--- Activity ---
Without the images, write out all of the following entries exactly.

- - - -

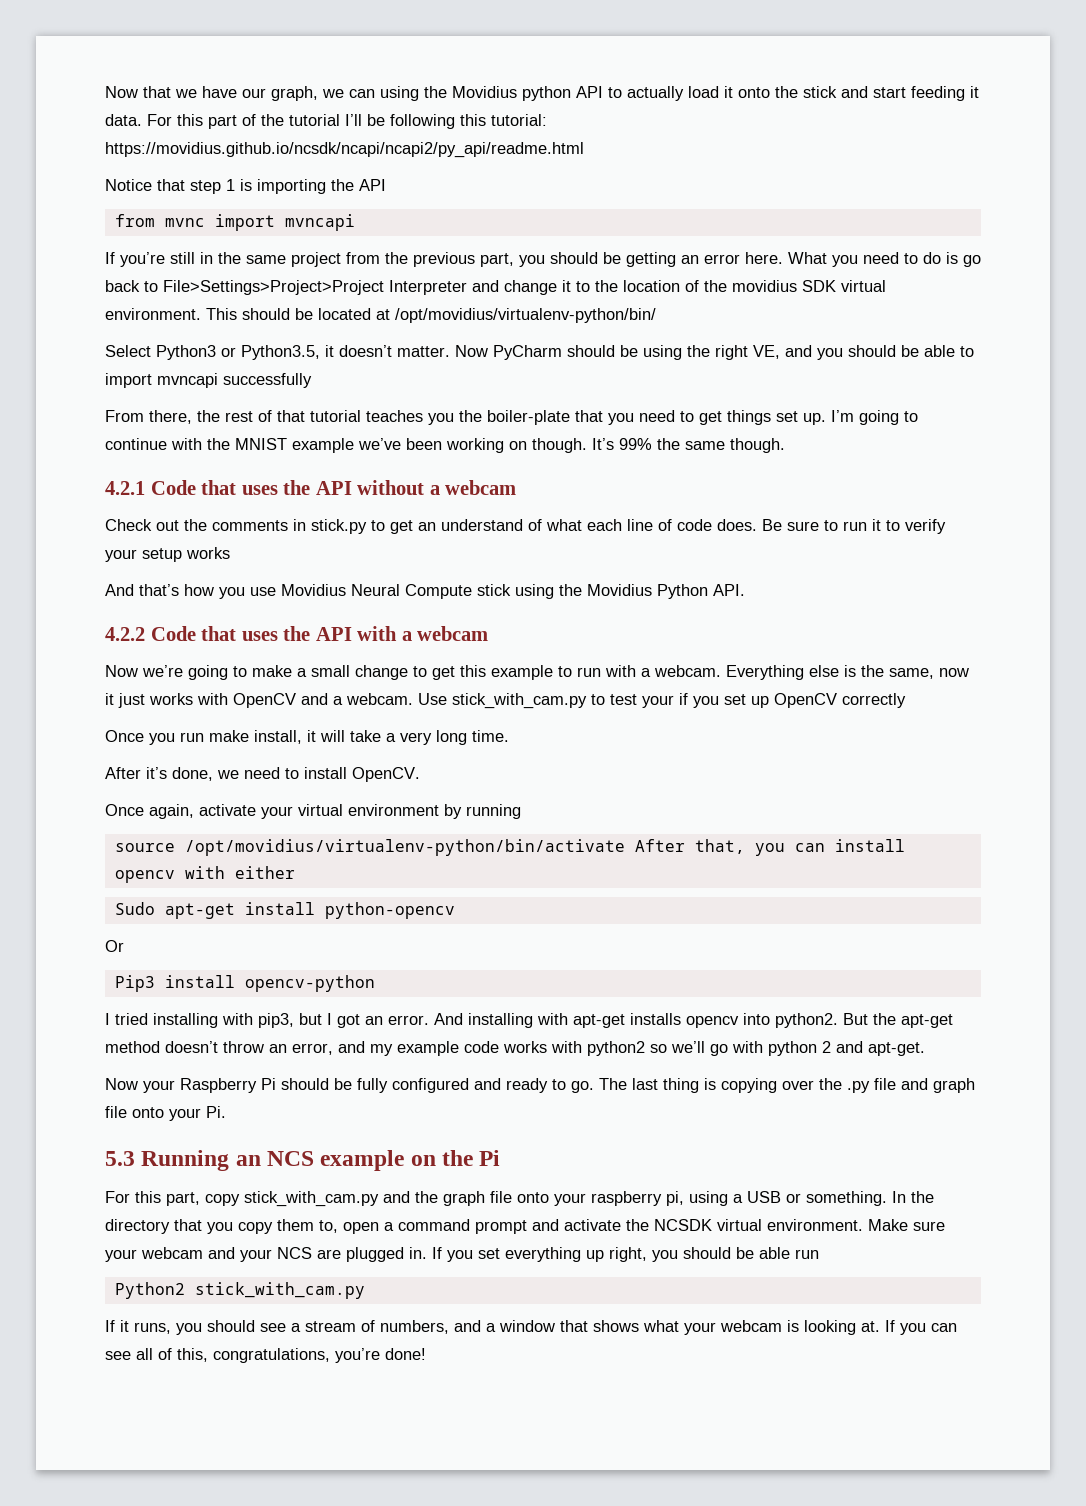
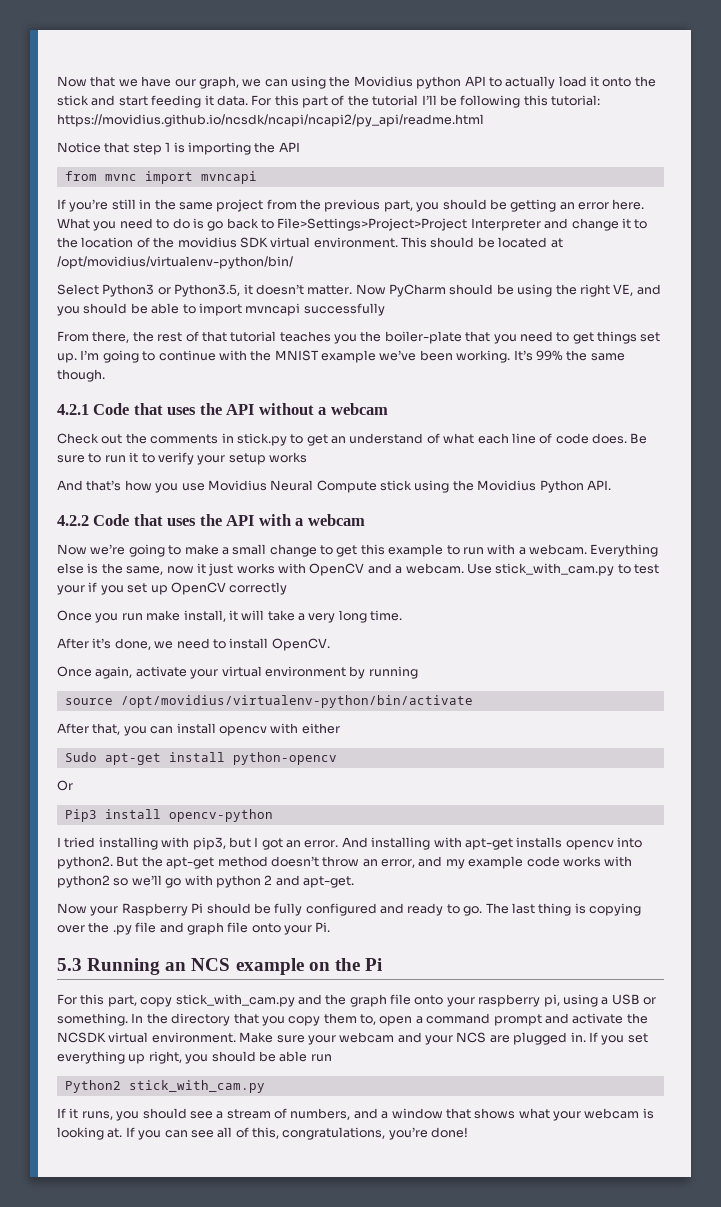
[446,438,587,453] working on though. -> [456,350,511,363] working.
(625, 847) none -> (473, 701) //

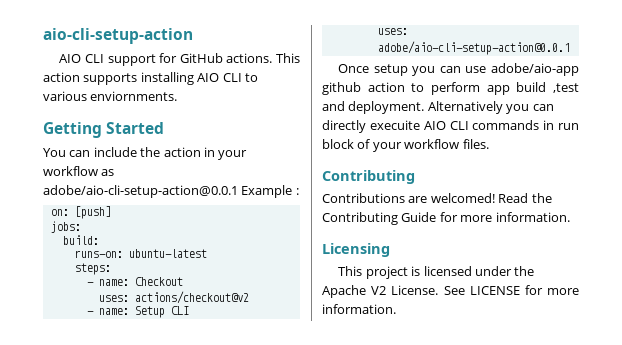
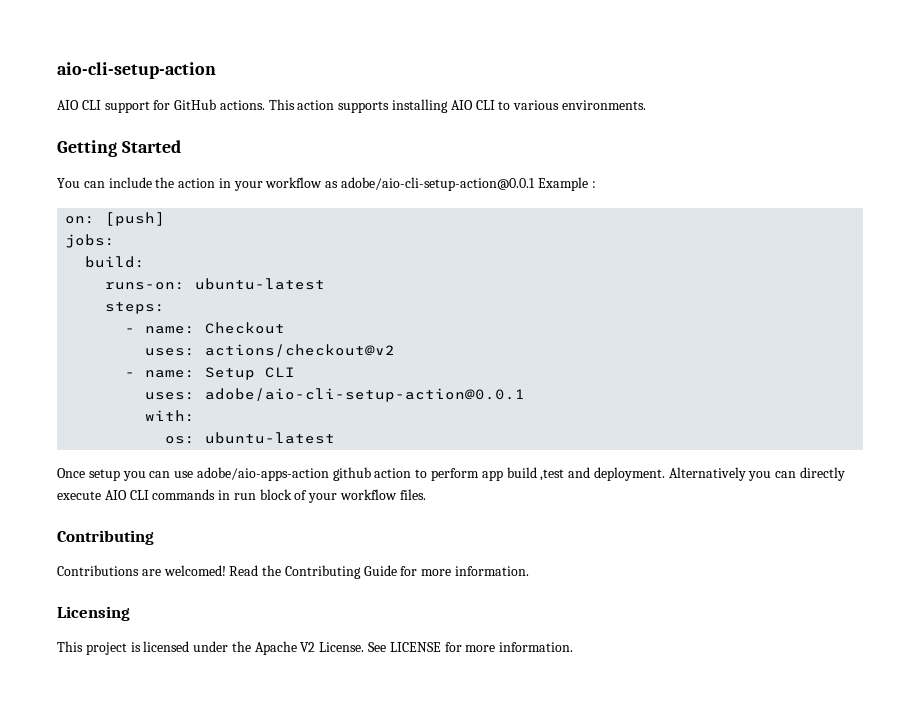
[90,91,178,101] enviornments. -> [561,100,646,110] environments.
(570, 48) none -> [145,410,196,422] [165,432,336,444] // with: // os: ubuntu-latest
[491,63,579,76] adobe/aio-app -> [196,467,329,481] adobe/aio-apps-action
[369,120,420,130] execuite -> [57,491,101,500] execute

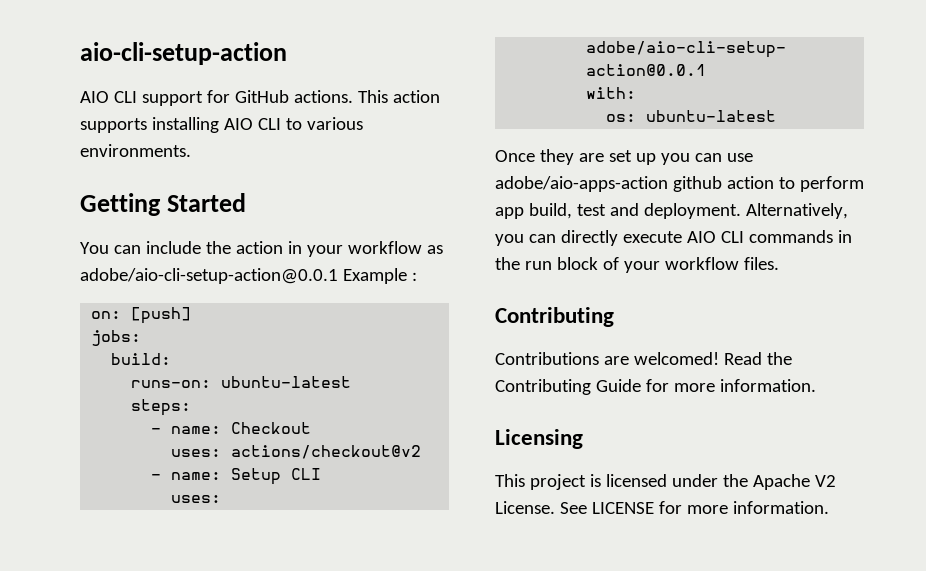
[88,469,120,481] setup -> [539,149,656,165] they are set up
[506,467,565,481] build ,test -> [528,203,606,219] build, test
[668,467,746,481] Alternatively -> [745,203,848,219] Alternatively,
(231, 495) none -> [495,257,520,270] the

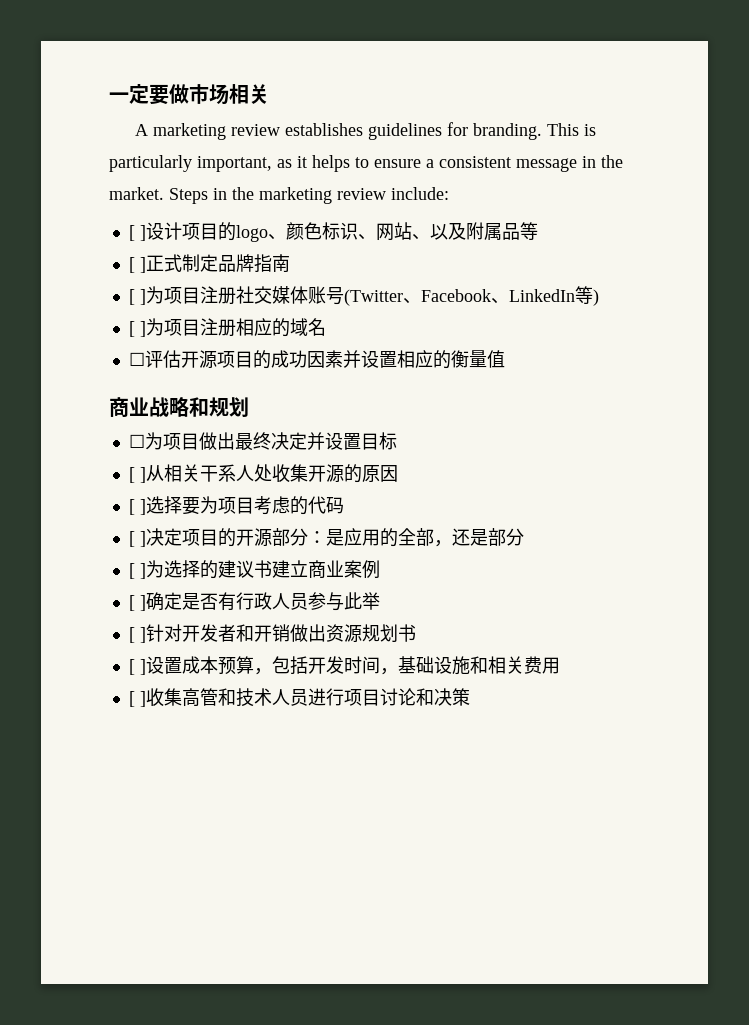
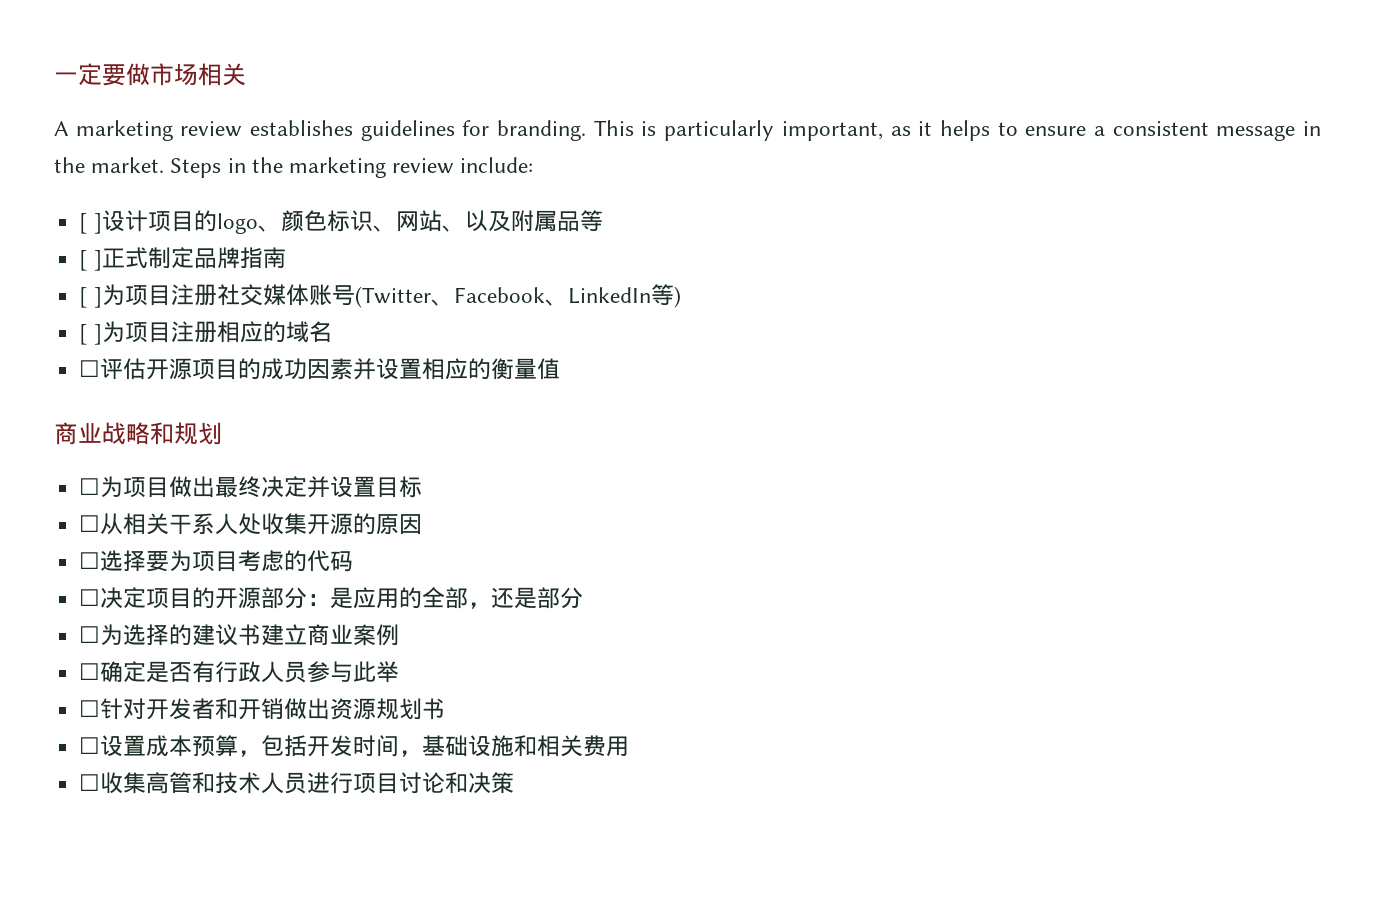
[128,467,146,483] [ ] -> [79,515,101,532] ☐
[128,499,146,515] [ ] -> [79,552,101,569] ☐
[128,531,146,547] [ ] -> [79,589,101,606] ☐
[128,563,146,579] [ ] -> [79,626,101,643] ☐
[128,595,146,611] [ ] -> [79,663,101,680] ☐
[128,627,146,643] [ ] -> [79,700,101,717] ☐
[128,659,146,675] [ ] -> [79,737,101,754] ☐
[128,691,146,707] [ ] -> [79,774,101,791] ☐

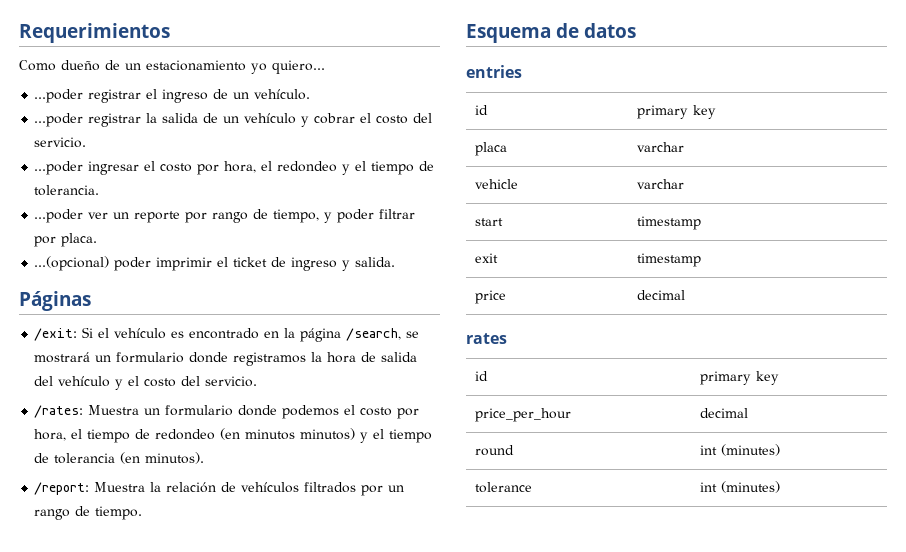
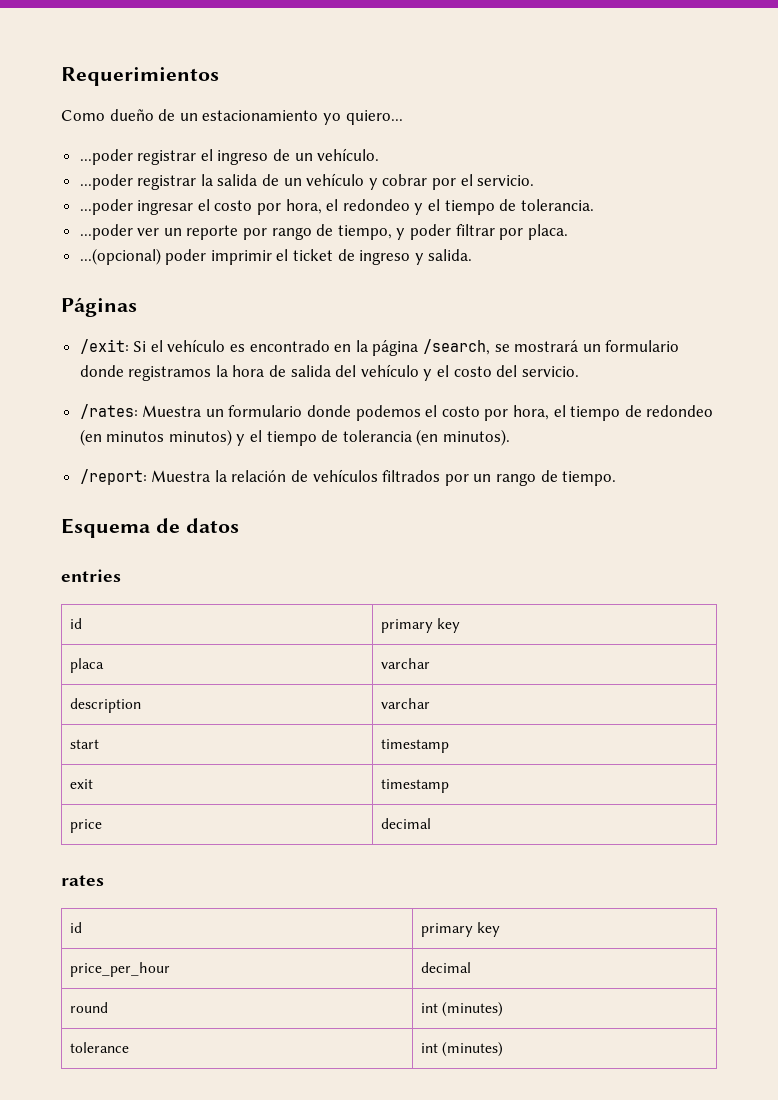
[360,113,433,124] el costo del -> [432,174,473,190] por el
[474,179,518,189] vehicle -> [70,698,142,713] description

- - - -

--- Output below ---
[446,438,587,453] working on though. -> [456,350,511,363] working.
(625, 847) none -> (473, 701) //

[90,91,178,101] enviornments. -> [561,100,646,110] environments.
(570, 48) none -> [145,410,196,422] [165,432,336,444] // with: // os: ubuntu-latest
[491,63,579,76] adobe/aio-app -> [196,467,329,481] adobe/aio-apps-action
[369,120,420,130] execuite -> [57,491,101,500] execute

[88,469,120,481] setup -> [539,149,656,165] they are set up
[506,467,565,481] build ,test -> [528,203,606,219] build, test
[668,467,746,481] Alternatively -> [745,203,848,219] Alternatively,
(231, 495) none -> [495,257,520,270] the

[128,467,146,483] [ ] -> [79,515,101,532] ☐
[128,499,146,515] [ ] -> [79,552,101,569] ☐
[128,531,146,547] [ ] -> [79,589,101,606] ☐
[128,563,146,579] [ ] -> [79,626,101,643] ☐
[128,595,146,611] [ ] -> [79,663,101,680] ☐
[128,627,146,643] [ ] -> [79,700,101,717] ☐
[128,659,146,675] [ ] -> [79,737,101,754] ☐
[128,691,146,707] [ ] -> [79,774,101,791] ☐

[360,113,433,124] el costo del -> [432,174,473,190] por el
[474,179,518,189] vehicle -> [70,698,142,713] description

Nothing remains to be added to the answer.